I was in Month Six of my job at America Online when I finally accepted The Effect into my life.
The Effect (more commonly known as the Lilleston Effect, but that seems redundant here) is this: Ever since I jumped the fence from print and went into online news, the companies I work for start to tank shortly after I arrive, and start to recover right after I leave. At first I thought it was a coincidence, but the AOL situation made the scales fall from my eyes.
Think I’m joking? A short work history:
- CONGRESSIONAL QUARTERLY, 1995-1999: During this time, CQ went into the red for what I believe was only the second time in its history. Employee profit-sharing payments — an important attraction to me and one reason I took a job here at the same salary as my previous job — completely disappeared.

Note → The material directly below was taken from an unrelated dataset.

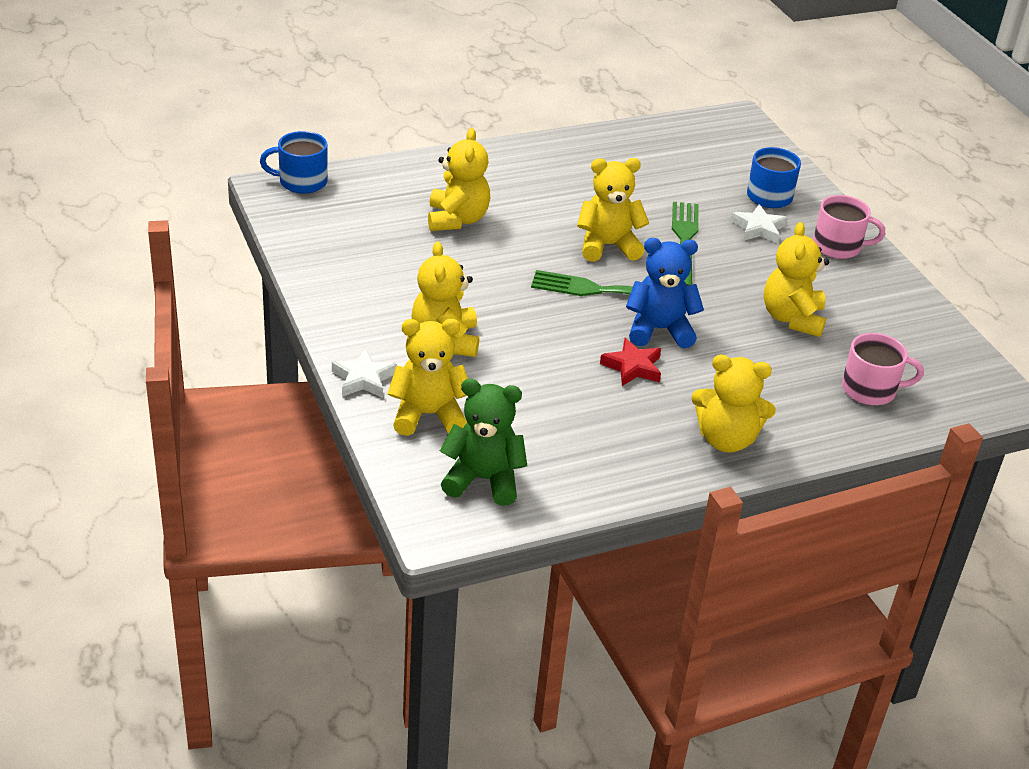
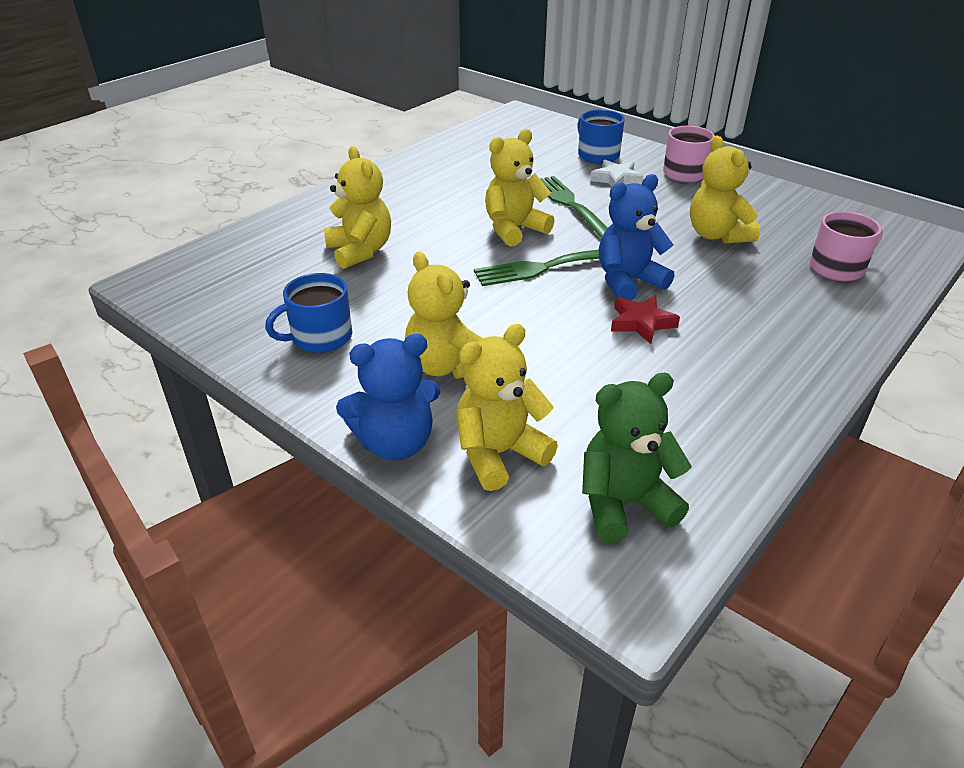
camera: 25 degrees left, 0 degrees up
blue mug [260,131,328,194] -> blue mug moved to [265,273,352,353]
white star [332,349,397,398] -> blue teddy bear [336,334,440,461]
yellow teddy bear [691,355,776,453] -> none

The company’s initial online efforts floundered. I left, profitability returned, and the online products began to drive the business.
- CNN, 1999-2001: The company limped along until a deep budget cut in late 2000, which led to a huge round of layoffs in 2001. Hundreds of CNNers, including eight of the 11 people who worked in my shop, lost their jobs. This remains the only mass layoff in CNN history; the company is now a cash cow.

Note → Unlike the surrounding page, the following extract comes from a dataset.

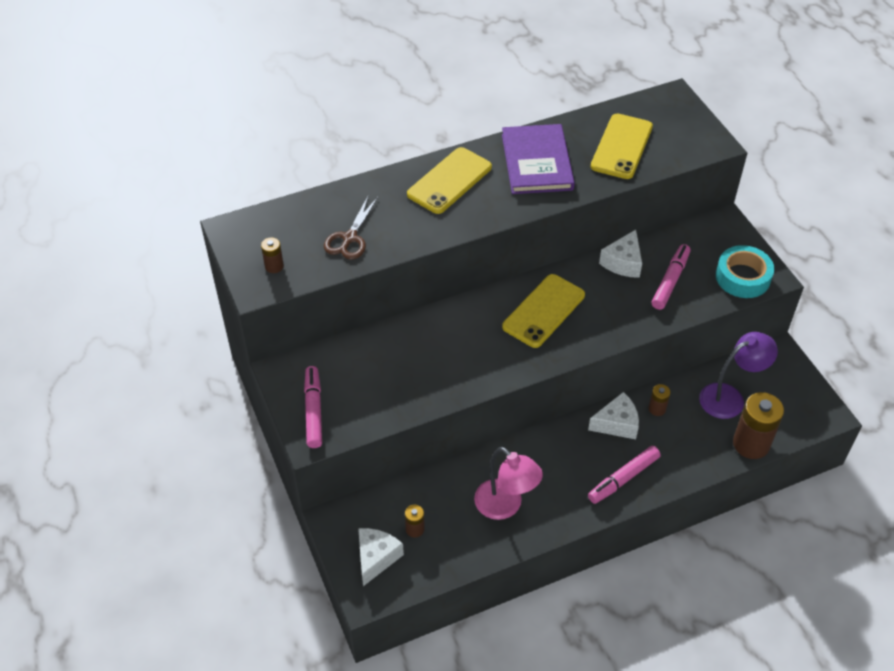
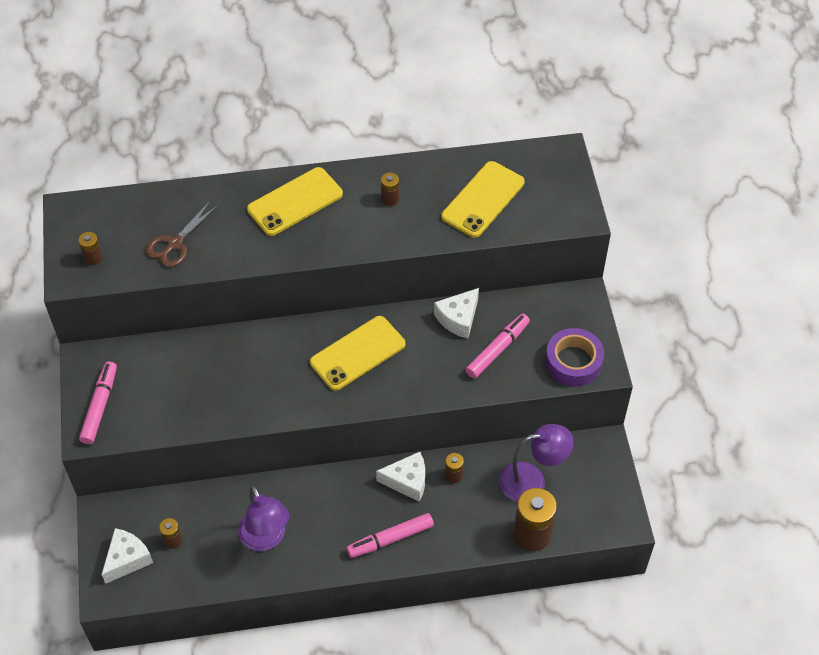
camera: 15 degrees right, 5 degrees up
pink lamp [474,447,543,520] -> purple lamp [238,486,289,551]
purple book [502,124,575,194] -> brown battery [381,173,399,206]
turquoise tape [716,245,774,298] -> purple tape [545,328,604,386]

- AOL, 2001-2003: You probably know the story of AOL, and much of the bad part took place during this time. When I left, my stock options were more than $400,000 under water. “Wait — where’s the recovery?” you ask. It’s true — we’re still waiting. The lingering aftermath of The Effect can be hard to wash away.
- USA TODAY, 2003-2008: The parent company and the newspaper went into a screaming decline starting in 2007. In the subsequent months, the parent company executed what probably were the biggest layoffs in the history of American media.The stock flirted with penny territory. I left in December. The stock in the last six months: Up nearly 300 percent.

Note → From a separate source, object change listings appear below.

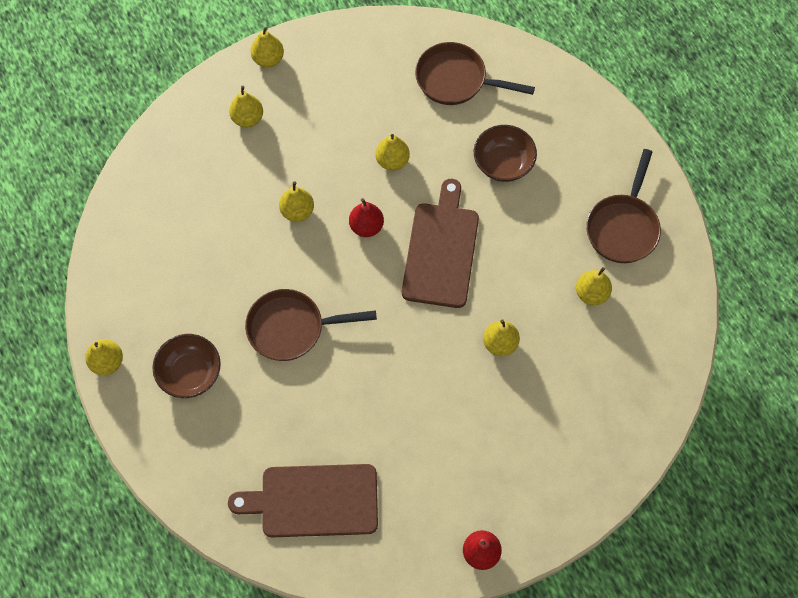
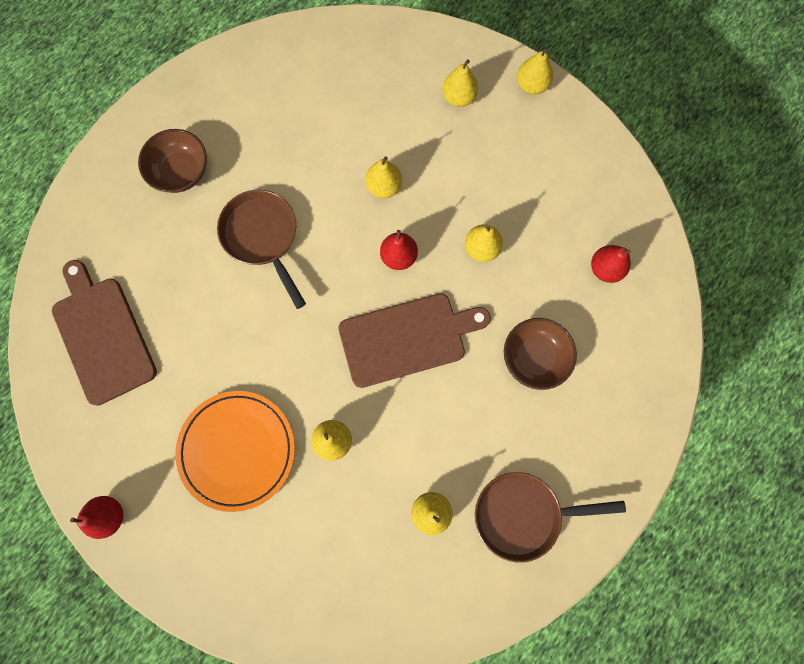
camera: 65 degrees right, 10 degrees up
yellow pear [85,339,123,375] -> none
brown pan [415,42,535,105] -> red pear [591,245,631,283]
none -> orange plate [175,391,295,512]

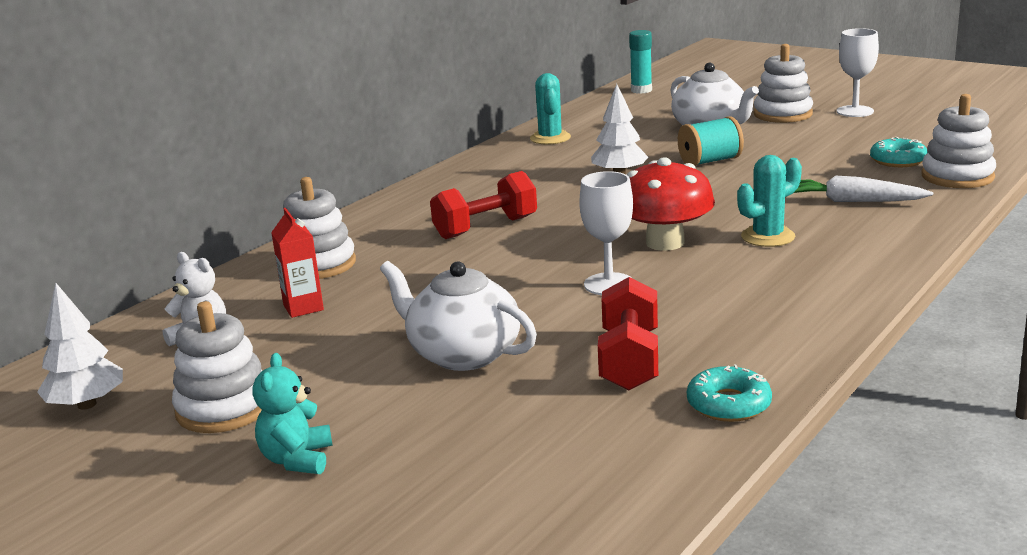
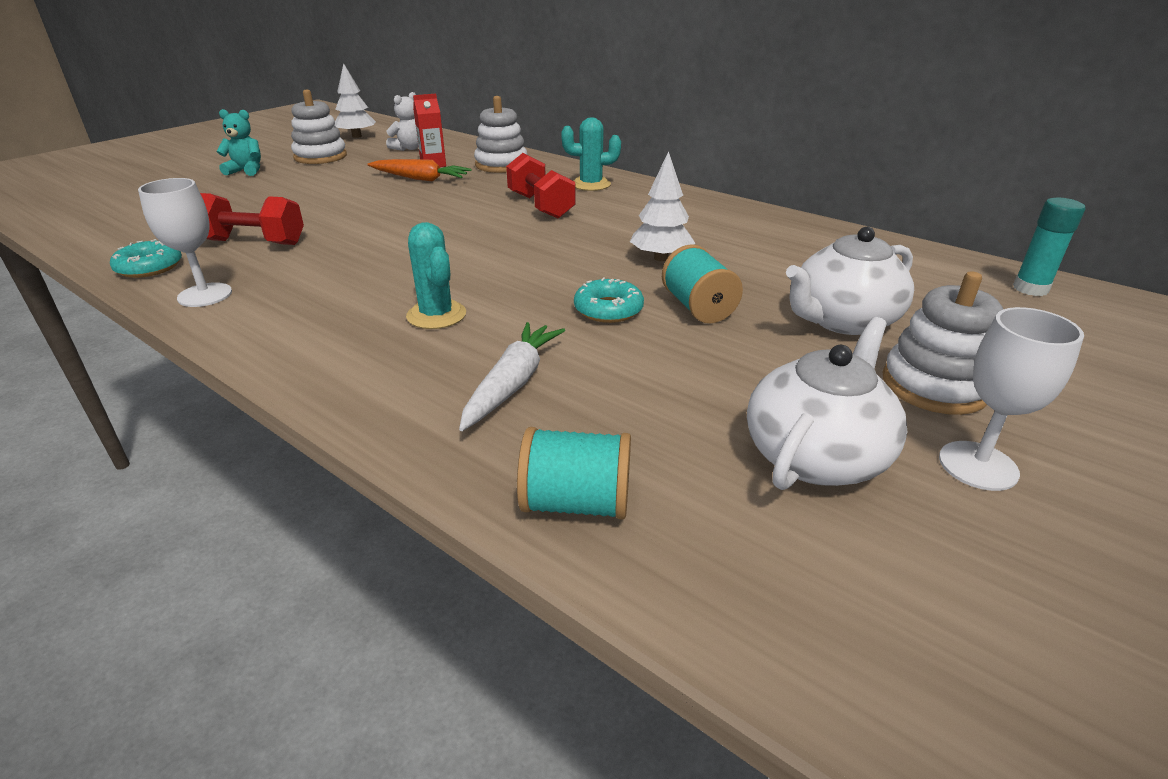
camera: 90 degrees right, 10 degrees up
white teapot [380,261,537,371] -> white teapot moved to [747,317,907,490]
turquoise cactus [530,73,571,145] -> turquoise cactus moved to [561,117,621,191]
white goblet [579,171,633,295] -> white goblet moved to [138,178,232,307]
red mushroom [627,157,715,251] -> none
turquoise donut [870,137,928,167] -> turquoise donut moved to [574,277,644,323]
white stacking toy [921,94,996,188] -> turquoise spool [517,427,631,520]
none -> orange carrot [367,159,471,181]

- NPR, 2008-DATE: After I was hired but before I came to work, NPR announced its first layoffs in decades and made deep budget cuts that still linger to this day. The Effect apparently has become so powerful that it kicks in as soon as the word goes out that I’m hired. It is so powerful that USA Today even paid me to go away, treating my departure as a “voluntary layoff” even though I already had another job lined up.
There has got to be a business in all of this. All I have to do is figure out what it is and package it so it doesn’t look so much like sheer blackmail.